==== STORED DATA

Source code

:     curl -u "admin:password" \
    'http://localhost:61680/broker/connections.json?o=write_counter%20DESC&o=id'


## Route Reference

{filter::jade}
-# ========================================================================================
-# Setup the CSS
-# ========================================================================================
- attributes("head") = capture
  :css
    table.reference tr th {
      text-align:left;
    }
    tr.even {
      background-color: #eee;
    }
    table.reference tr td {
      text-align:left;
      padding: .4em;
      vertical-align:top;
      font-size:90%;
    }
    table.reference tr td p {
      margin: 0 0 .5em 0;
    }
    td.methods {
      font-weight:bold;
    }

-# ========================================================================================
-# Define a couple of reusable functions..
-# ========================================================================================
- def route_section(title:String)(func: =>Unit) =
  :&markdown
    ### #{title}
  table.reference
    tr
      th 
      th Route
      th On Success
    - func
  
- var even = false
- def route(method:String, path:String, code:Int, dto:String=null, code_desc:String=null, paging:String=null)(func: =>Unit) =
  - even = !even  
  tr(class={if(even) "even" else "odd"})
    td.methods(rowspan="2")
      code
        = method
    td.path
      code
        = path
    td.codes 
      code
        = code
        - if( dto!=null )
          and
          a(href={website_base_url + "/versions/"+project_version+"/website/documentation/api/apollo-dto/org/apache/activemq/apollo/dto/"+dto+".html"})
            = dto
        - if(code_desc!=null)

========

REQUEST = Reproduce the source records above verbatim, line for line, from start to finish.

RESULT FOR THIS EXERCISE =
Source code

:     curl -u "admin:password" \
    'http://localhost:61680/broker/connections.json?o=write_counter%20DESC&o=id'


## Route Reference

{filter::jade}
-# ========================================================================================
-# Setup the CSS
-# ========================================================================================
- attributes("head") = capture
  :css
    table.reference tr th {
      text-align:left;
    }
    tr.even {
      background-color: #eee;
    }
    table.reference tr td {
      text-align:left;
      padding: .4em;
      vertical-align:top;
      font-size:90%;
    }
    table.reference tr td p {
      margin: 0 0 .5em 0;
    }
    td.methods {
      font-weight:bold;
    }

-# ========================================================================================
-# Define a couple of reusable functions..
-# ========================================================================================
- def route_section(title:String)(func: =>Unit) =
  :&markdown
    ### #{title}
  table.reference
    tr
      th 
      th Route
      th On Success
    - func
  
- var even = false
- def route(method:String, path:String, code:Int, dto:String=null, code_desc:String=null, paging:String=null)(func: =>Unit) =
  - even = !even  
  tr(class={if(even) "even" else "odd"})
    td.methods(rowspan="2")
      code
        = method
    td.path
      code
        = path
    td.codes 
      code
        = code
        - if( dto!=null )
          and
          a(href={website_base_url + "/versions/"+project_version+"/website/documentation/api/apollo-dto/org/apache/activemq/apollo/dto/"+dto+".html"})
            = dto
        - if(code_desc!=null)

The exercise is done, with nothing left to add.